▶ **BRIEF**: Word for word, restate the lines from the one holding "Figure 12. Bathymetry" through the last line of the material below, and leave every picture out.

▶ **DATASET EXTRACT**:
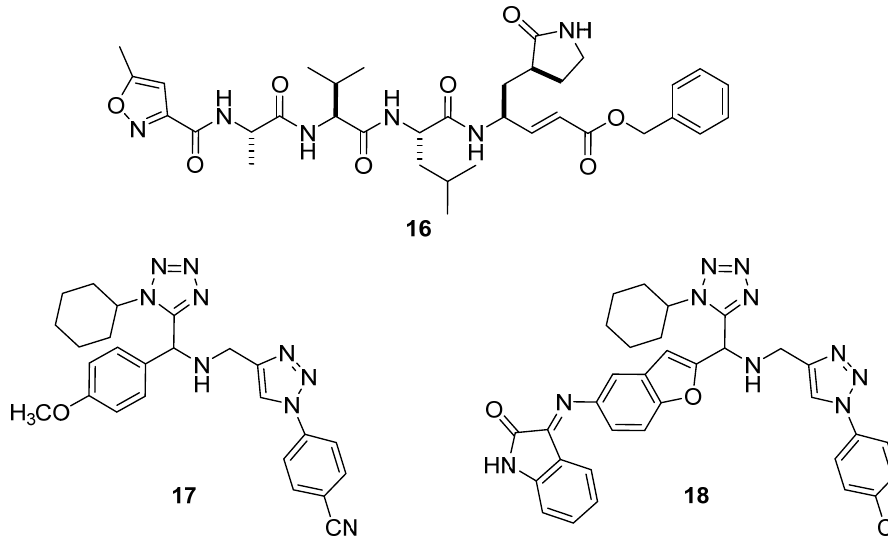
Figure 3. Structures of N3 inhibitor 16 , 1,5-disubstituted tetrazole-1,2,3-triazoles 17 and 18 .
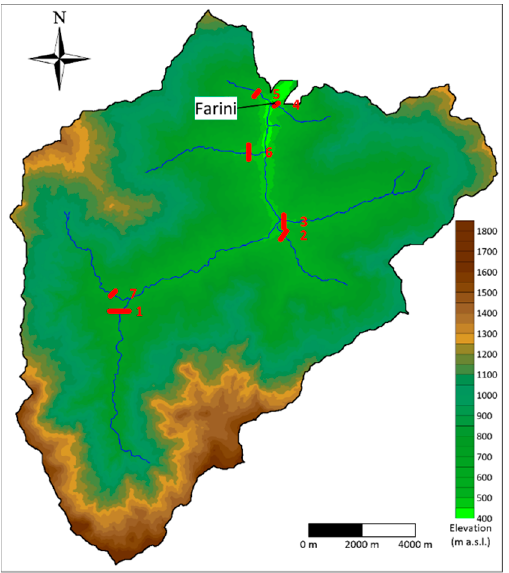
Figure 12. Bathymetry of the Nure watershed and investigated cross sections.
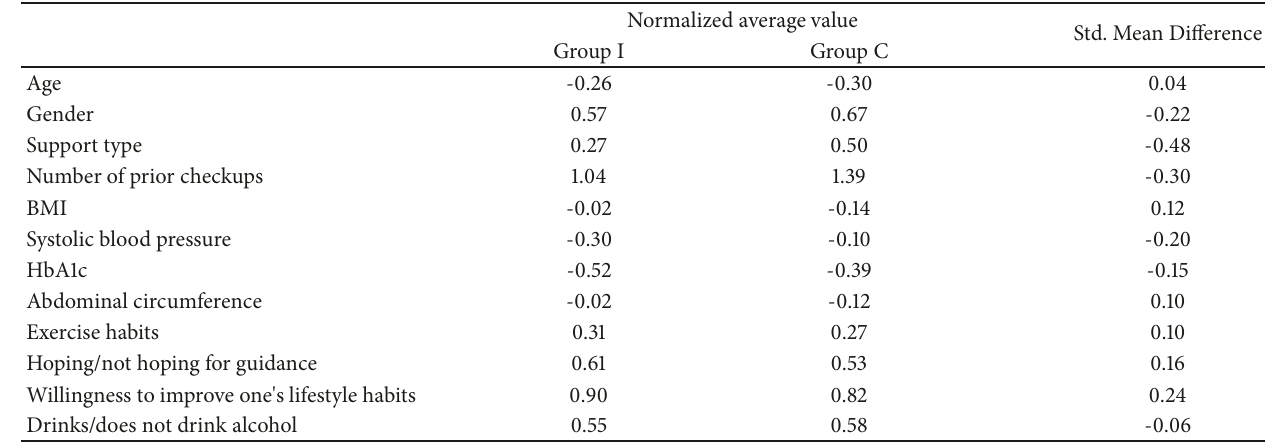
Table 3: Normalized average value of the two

▶ **ANSWER SPACE**:
Figure 12. Bathymetry of the Nure watershed and investigated cross sections.
Table 3: Normalized average value of the two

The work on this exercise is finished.